In the end, this all puts the Bobcats' offense at a standstill. Even with the high volume of free throws, defenses are happy to give up some of those post opportunities at the expense of open corner threes, essentially the bane of every coach's existence at this point. It's an offense that's failing to strategically take advantage of its opportunities.

And then you look at who's actually shooting the threes. Of the roughly 13-14 three-pointers that Charlotte takes each game, nearly nine of them come from Josh McRoberts, Jeff Taylor and Anthony Tolliver. Gerald Henderson and Ramon Sessions aren't taking threes. Ben Gordon has lost his shot. Kemba Walker's taking them, but hitting just 32 percent of his attempts.

It's become a fundamental problem for the Bobcats' offense. They're just not challenging defenses in a meaningful way from beyond the arc, and it's allowed teams to adjust and challenge them to win inside. In the perimeter-oriented game of the present day, that's a questionable formula, particularly when your post options aren't incredible.

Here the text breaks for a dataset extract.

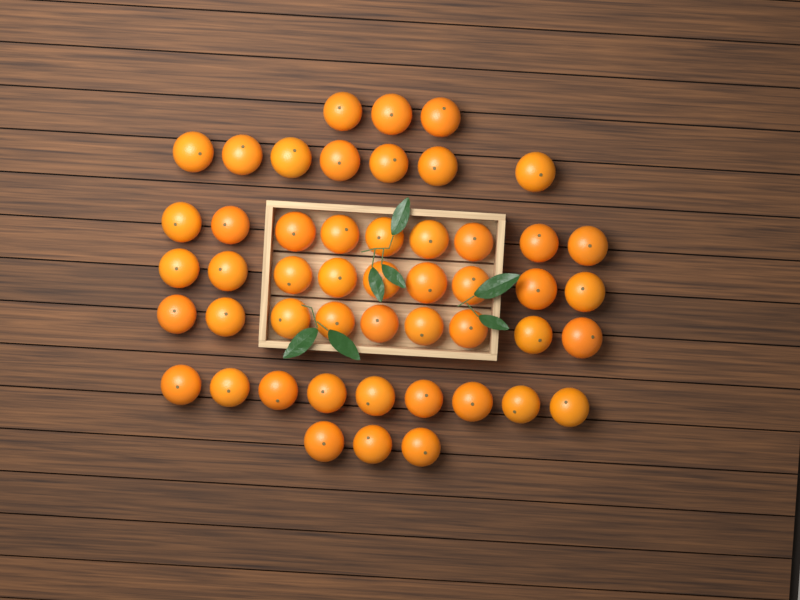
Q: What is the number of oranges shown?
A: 49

Remember, we're talking about Big Al and McBob here. Not exactly world-beaters.

And all of this stands to hold back a legitimately improving team. On defense, on the boards ... the Bobcats have become a seriously formidable bunch. But this is a shooter's league, and Charlotte's poor shooting will likely be its Achilles' heel. Teams embrace shooting for a reason, and the Bobcats will likely need to follow suit.